Solusi audiovisual (AV) lama menggunakan basis data tanda tangan malware dan heuristik untuk mendeteksi virus di perangkat titik akhir seperti komputer desktop, laptop, tablet, dan ponsel pintar. Tanda tangan ini adalah rangkaian karakter dalam file yang mengindikasikan kemungkinan adanya virus.
Pendekatan ini membuat titik akhir rentan terhadap potensi ancaman yang belum diidentifikasi dan dikelompokkan dalam basis data tanda tangan. Bahkan dengan pembaruan tanda tangan yang sering dilakukan, file berbahaya yang baru atau tidak dikenal bisa saja tidak terdeteksi.

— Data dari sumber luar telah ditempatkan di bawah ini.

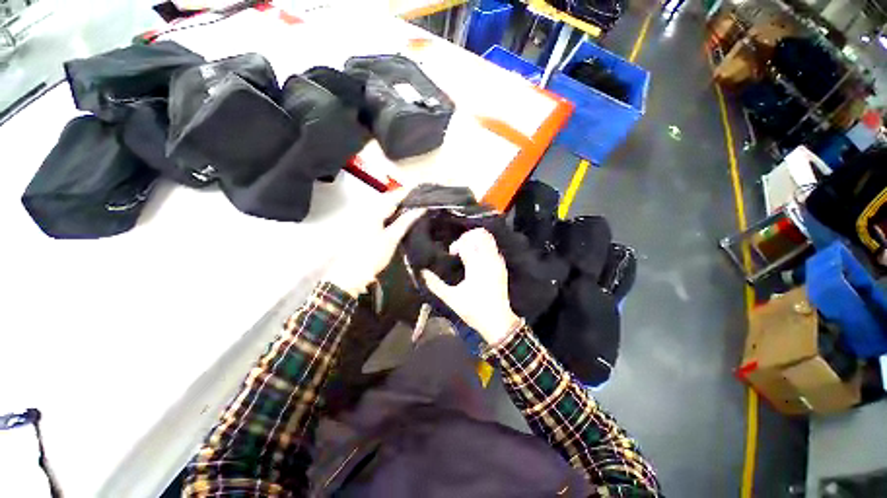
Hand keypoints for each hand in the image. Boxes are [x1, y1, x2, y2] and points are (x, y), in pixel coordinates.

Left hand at [325, 190, 423, 296]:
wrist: (349, 274)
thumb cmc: (371, 255)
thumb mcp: (391, 238)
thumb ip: (405, 222)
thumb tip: (420, 209)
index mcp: (373, 211)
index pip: (393, 196)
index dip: (406, 192)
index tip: (420, 189)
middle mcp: (366, 211)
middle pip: (387, 200)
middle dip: (402, 199)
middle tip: (418, 201)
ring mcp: (363, 219)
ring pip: (383, 208)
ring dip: (397, 207)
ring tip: (412, 209)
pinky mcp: (362, 228)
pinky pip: (379, 216)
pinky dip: (390, 215)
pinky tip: (398, 219)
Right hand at [422, 228, 519, 345]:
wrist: (498, 321)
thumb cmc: (474, 310)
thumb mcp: (451, 299)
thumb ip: (435, 284)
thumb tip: (422, 272)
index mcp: (476, 266)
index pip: (466, 243)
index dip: (456, 245)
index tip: (452, 254)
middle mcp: (489, 260)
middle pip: (480, 234)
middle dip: (467, 236)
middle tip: (460, 247)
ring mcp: (497, 262)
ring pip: (489, 238)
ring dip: (476, 239)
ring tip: (467, 249)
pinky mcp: (502, 266)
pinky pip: (493, 246)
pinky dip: (484, 245)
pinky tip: (476, 256)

Sebaliknya, solusi antivirus generasi berikutnya menggunakan deteksi perilaku untuk mengidentifikasi taktik, teknik, dan prosedur (TTP) yang terkait dengan serangan siber. Algoritme machine learning terus memantau peristiwa, proses, file, dan aplikasi untuk mengetahui adanya perilaku berbahaya.

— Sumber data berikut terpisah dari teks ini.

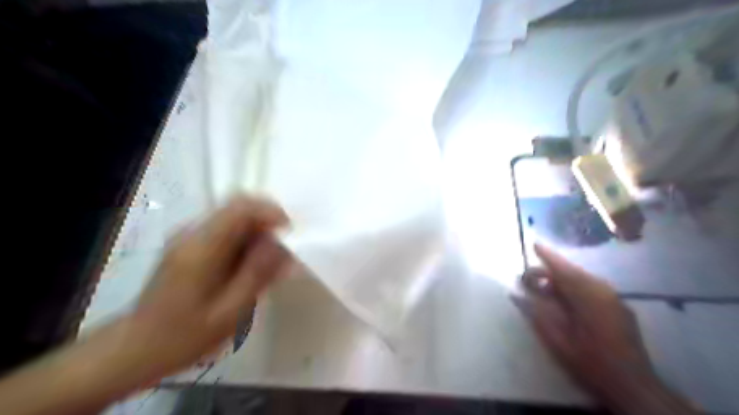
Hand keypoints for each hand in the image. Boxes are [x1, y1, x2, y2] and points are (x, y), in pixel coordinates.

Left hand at [122, 197, 293, 383]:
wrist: (136, 348)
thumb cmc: (185, 336)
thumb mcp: (230, 310)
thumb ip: (259, 273)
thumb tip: (282, 244)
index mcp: (202, 247)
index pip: (242, 207)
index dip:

Jika kerentanan yang tidak diketahui ditargetkan untuk pertama kalinya dalam serangan zero-day, NGAV dapat mendeteksi dan memblokir upaya tersebut. NGAV juga dapat mencegah serangan tanpa file seperti yang mengeksploitasi Windows PowerShell dan makro dokumen, atau email phishing yang membujuk pengguna untuk mengklik tautan yang mengeksekusi malware tanpa file.

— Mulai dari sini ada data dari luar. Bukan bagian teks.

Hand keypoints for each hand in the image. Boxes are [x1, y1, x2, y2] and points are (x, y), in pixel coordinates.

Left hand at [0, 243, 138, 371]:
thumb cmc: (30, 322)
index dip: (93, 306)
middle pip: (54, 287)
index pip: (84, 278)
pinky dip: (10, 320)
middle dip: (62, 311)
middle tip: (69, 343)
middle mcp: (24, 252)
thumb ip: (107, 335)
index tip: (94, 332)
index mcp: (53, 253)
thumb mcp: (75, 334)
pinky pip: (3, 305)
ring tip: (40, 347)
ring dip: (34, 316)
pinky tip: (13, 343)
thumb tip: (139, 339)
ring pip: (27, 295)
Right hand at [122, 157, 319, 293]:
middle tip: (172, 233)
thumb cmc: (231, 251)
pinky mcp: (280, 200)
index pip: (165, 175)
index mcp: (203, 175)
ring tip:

Sebagai teknologi berbasis cloud, NGAV juga lebih cepat, lebih mudah, dan lebih hemat biaya untuk diterapkan dan dikelola daripada lawannya, teknologi tradisional. Dengan kemampuannya untuk memantau aktivitas titik akhir dan memberikan respons insiden seketika, NGAV dapat memblokir banyak vektor serangan yang digunakan peretas untuk menyusup ke dalam sistem.